_What the task asks:_ Can you format part of the entries below as a Markdown table with the columns Row and Line, beginning at the line that has "left knee: (749, 428, 7)" and stopping after the line that has "left hip: (181, 200, 2)"? Leave out blank lines and pictures.

[Source records]
------------------------------------------------

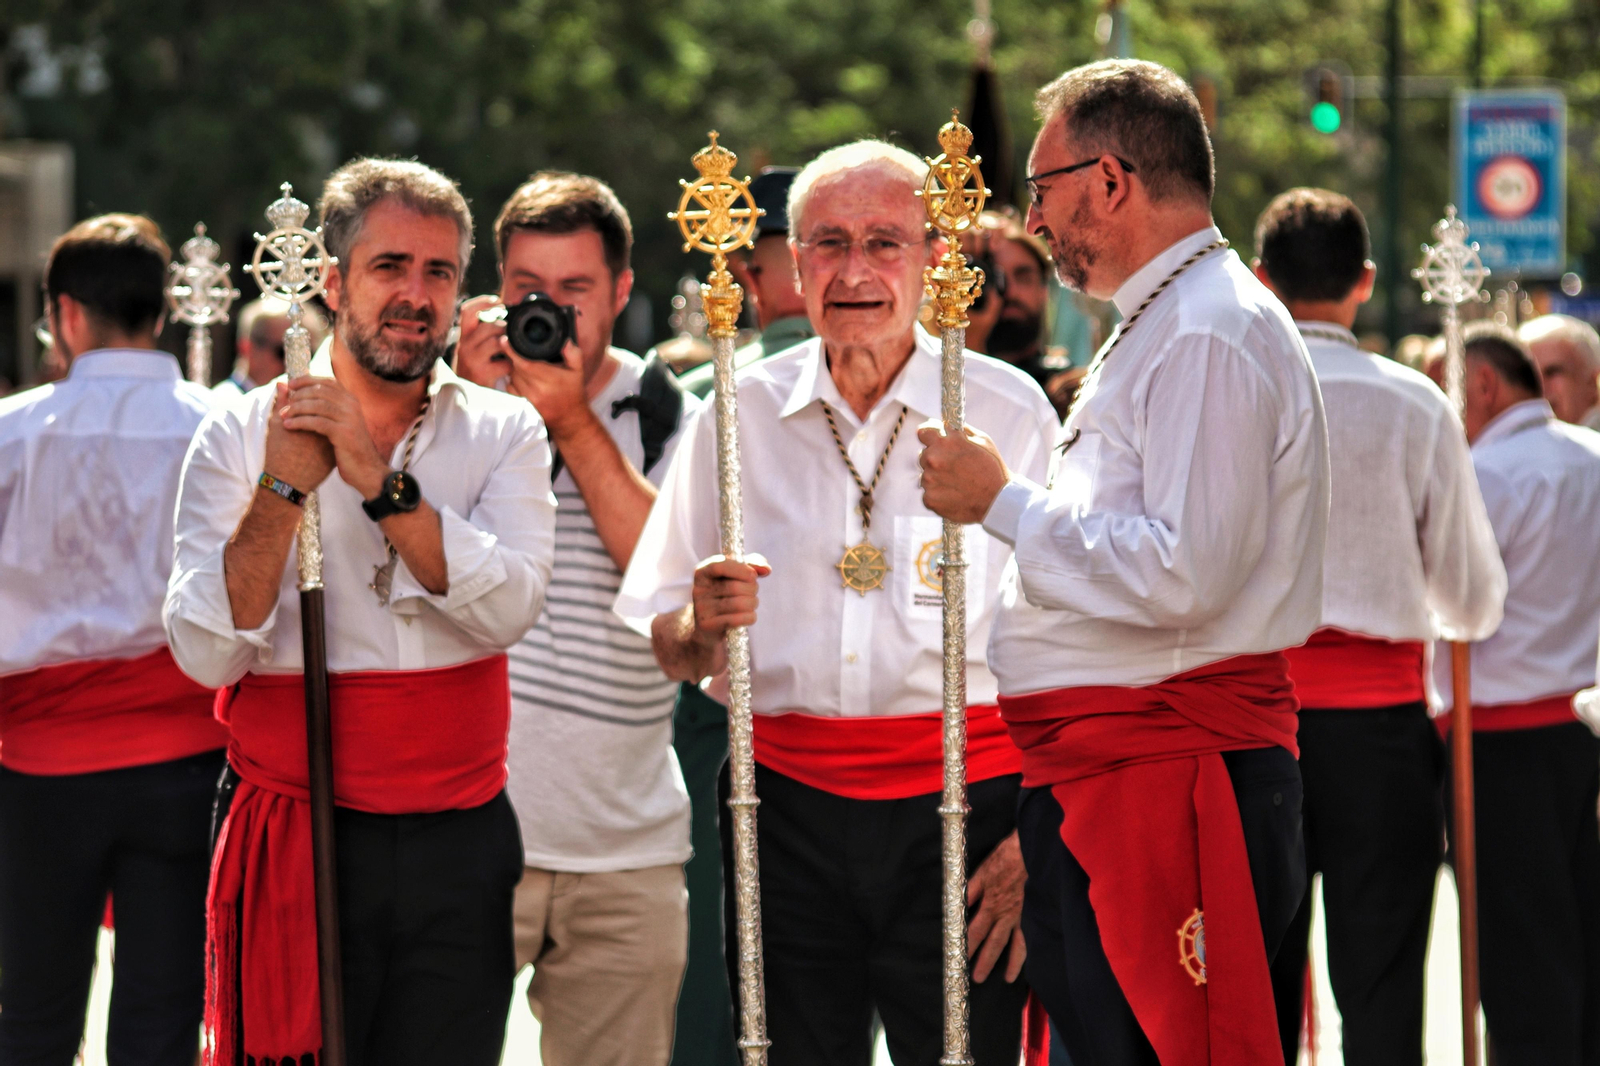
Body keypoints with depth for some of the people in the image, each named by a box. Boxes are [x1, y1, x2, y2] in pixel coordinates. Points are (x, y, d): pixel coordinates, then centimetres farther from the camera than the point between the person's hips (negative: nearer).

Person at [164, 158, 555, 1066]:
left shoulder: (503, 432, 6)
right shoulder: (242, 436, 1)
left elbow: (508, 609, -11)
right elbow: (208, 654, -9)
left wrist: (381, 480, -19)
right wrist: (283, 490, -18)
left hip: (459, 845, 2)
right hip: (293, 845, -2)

------------------------------------------------

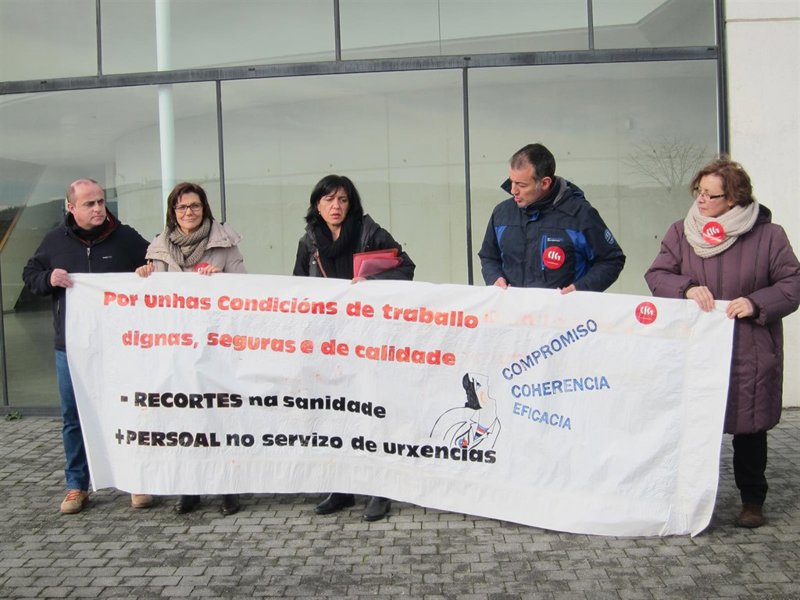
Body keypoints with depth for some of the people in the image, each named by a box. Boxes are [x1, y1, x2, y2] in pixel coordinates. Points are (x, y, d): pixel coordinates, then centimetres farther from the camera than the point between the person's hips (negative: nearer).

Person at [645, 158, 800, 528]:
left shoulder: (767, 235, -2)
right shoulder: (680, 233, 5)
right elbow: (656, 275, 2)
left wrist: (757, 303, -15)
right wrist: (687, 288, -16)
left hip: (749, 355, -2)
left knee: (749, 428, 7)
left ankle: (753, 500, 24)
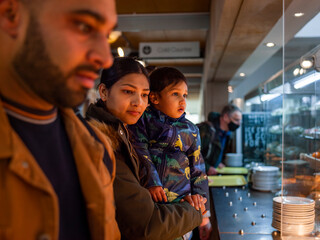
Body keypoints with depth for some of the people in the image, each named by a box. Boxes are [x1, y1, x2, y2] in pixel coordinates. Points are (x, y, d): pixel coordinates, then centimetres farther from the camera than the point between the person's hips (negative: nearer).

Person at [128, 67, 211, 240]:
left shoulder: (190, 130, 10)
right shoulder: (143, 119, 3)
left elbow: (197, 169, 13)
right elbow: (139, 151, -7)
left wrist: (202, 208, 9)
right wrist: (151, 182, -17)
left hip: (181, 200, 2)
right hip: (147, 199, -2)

------------------------------------------------

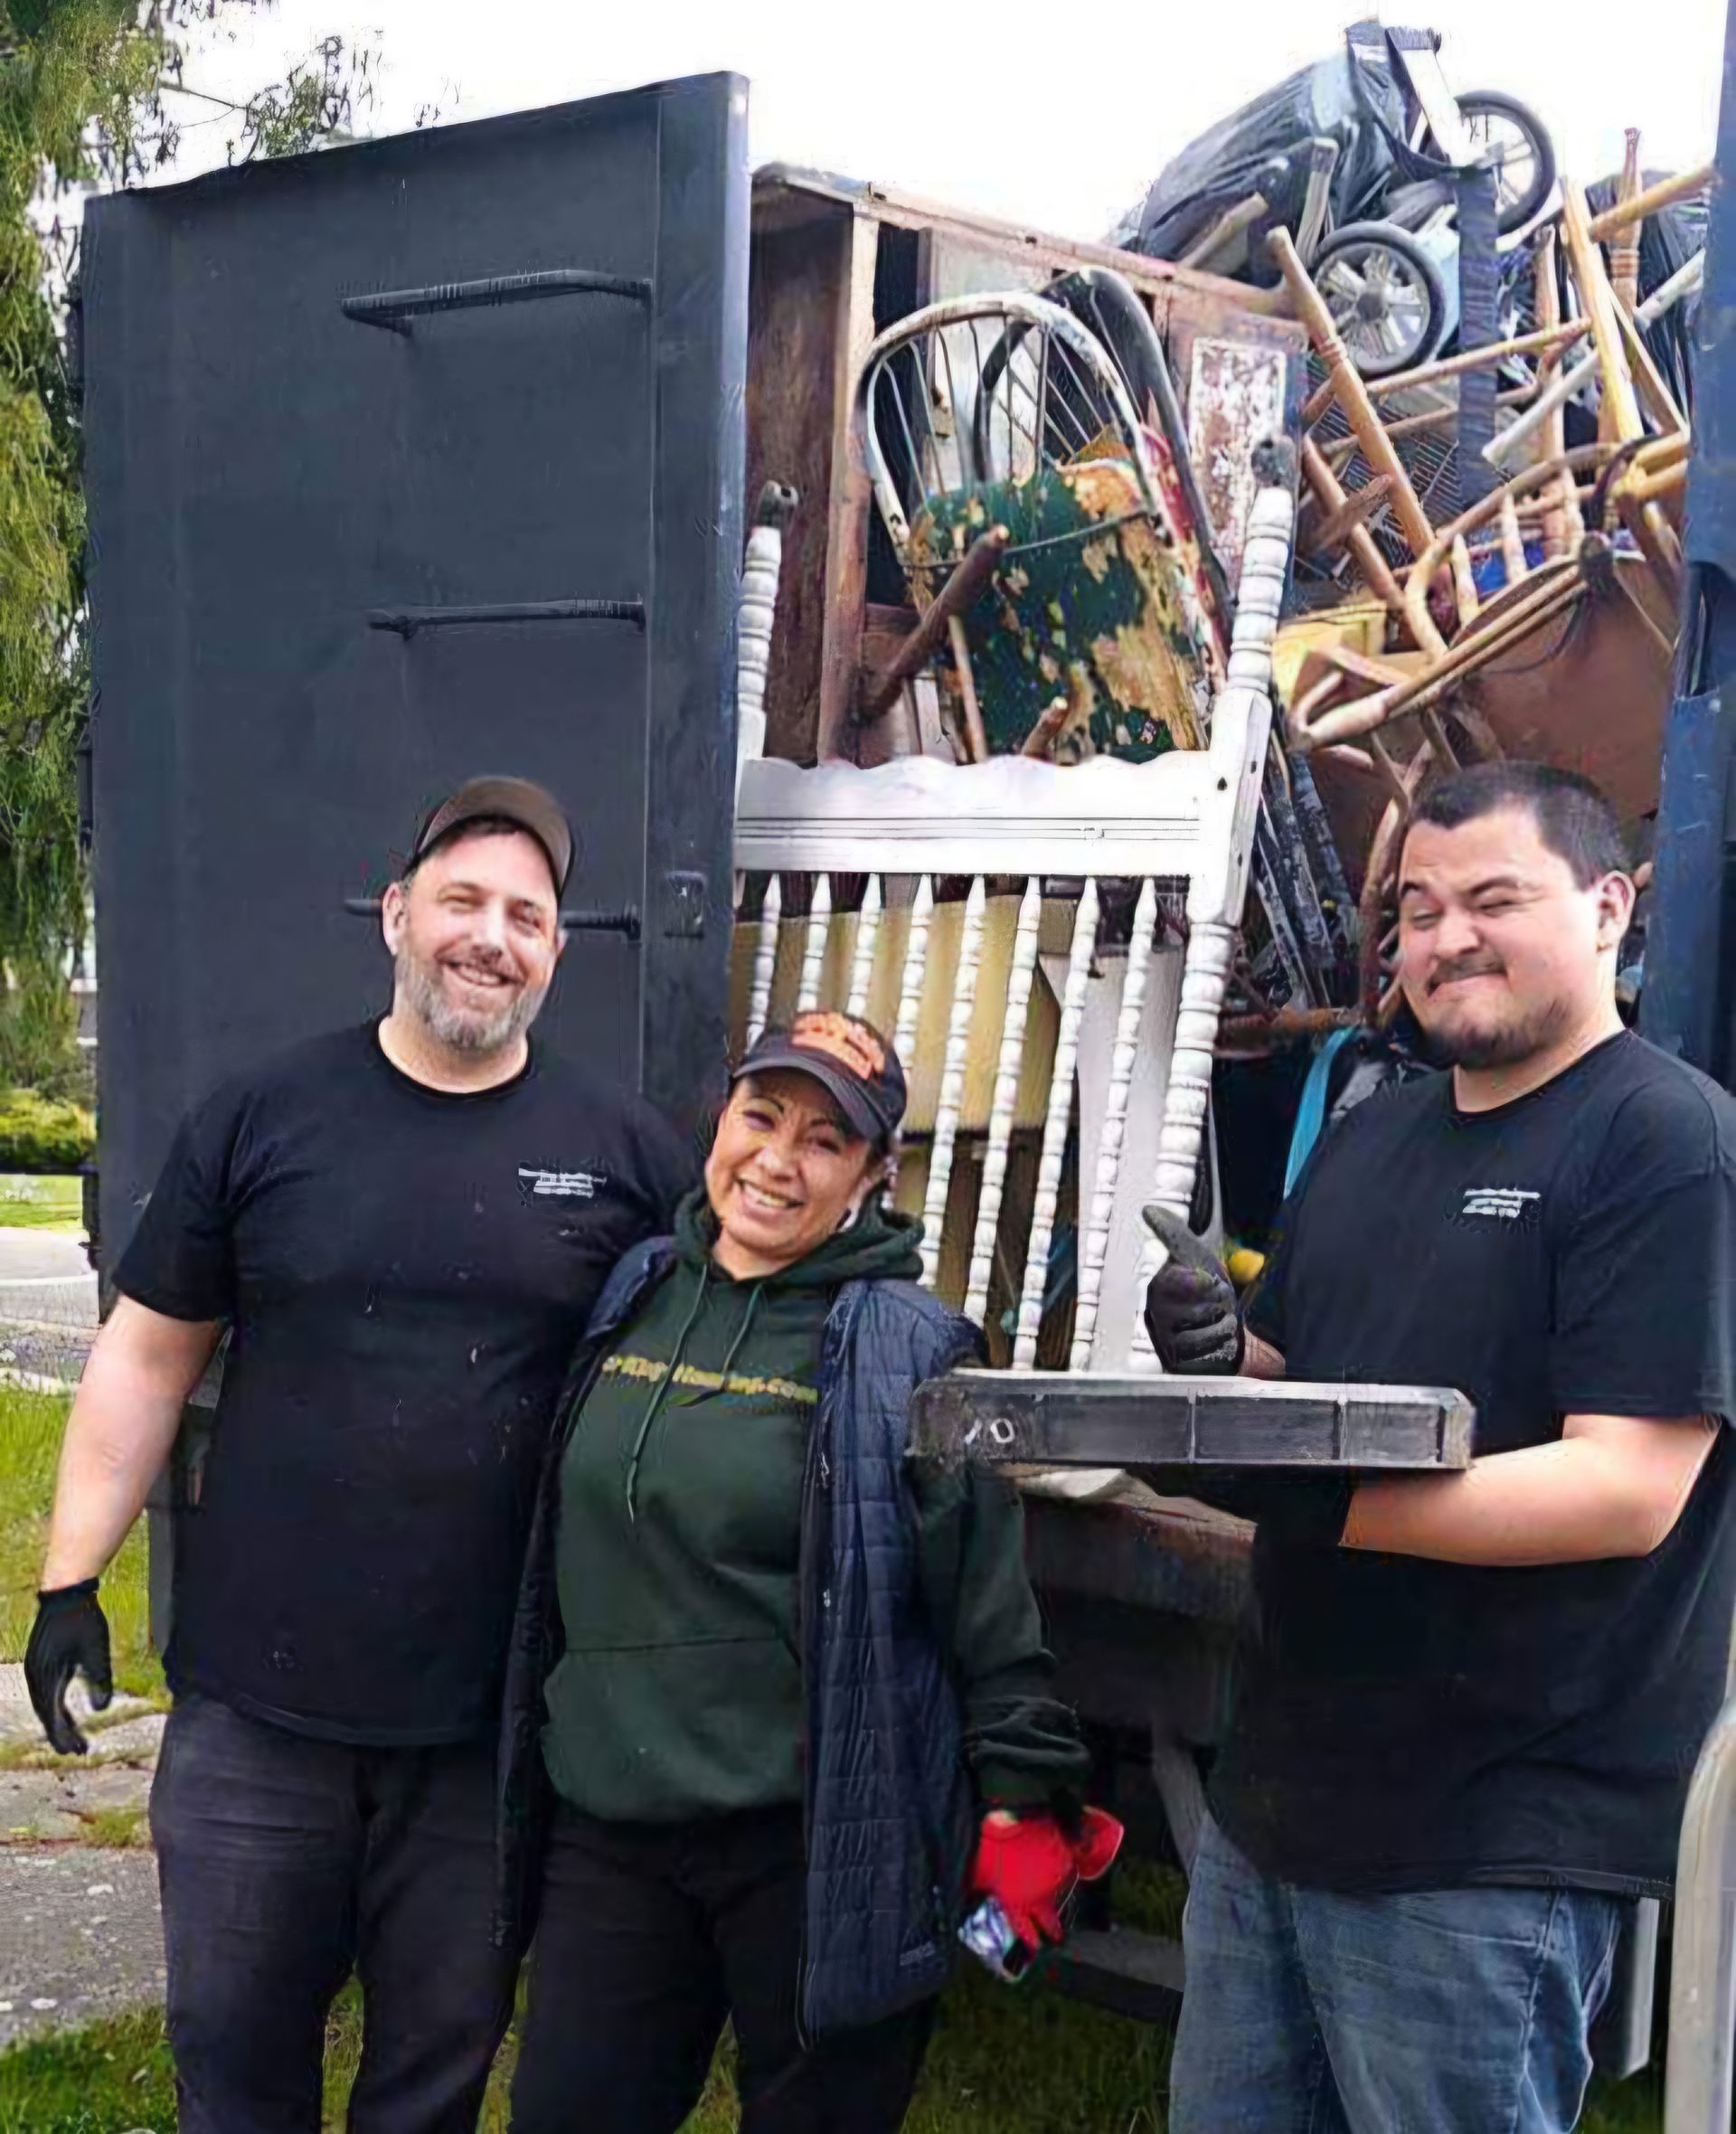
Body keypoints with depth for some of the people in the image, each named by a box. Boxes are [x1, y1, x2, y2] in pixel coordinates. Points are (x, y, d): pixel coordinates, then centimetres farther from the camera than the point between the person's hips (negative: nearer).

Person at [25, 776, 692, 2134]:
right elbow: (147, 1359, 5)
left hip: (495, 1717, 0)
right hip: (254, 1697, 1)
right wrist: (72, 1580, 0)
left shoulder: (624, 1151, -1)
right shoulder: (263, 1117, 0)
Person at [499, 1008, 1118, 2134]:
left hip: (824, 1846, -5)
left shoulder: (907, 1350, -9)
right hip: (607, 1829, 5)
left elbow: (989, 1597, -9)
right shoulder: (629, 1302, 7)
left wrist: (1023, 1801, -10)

------------------------------------------------

_Response box:_
| Row | Line |
|---|---|
| 1 | left knee: (749, 428, 7) |
| 2 | left ankle: (753, 500, 24) |
| 3 | Body keypoints with depth for some of the people in the image, each named by a box. Boxes are [x1, y1, x2, y2] in pixel coordinates. Points are (x, y, d): pixel coordinates, then centimetres farther from the camera than the point between the person's hips (negative: nearer). |
| 4 | Person at [128, 67, 211, 240]: |
| 5 | left shoulder: (190, 130, 10) |
| 6 | right shoulder: (143, 119, 3) |
| 7 | left elbow: (197, 169, 13) |
| 8 | right elbow: (139, 151, -7) |
| 9 | left wrist: (202, 208, 9) |
| 10 | right wrist: (151, 182, -17) |
| 11 | left hip: (181, 200, 2) |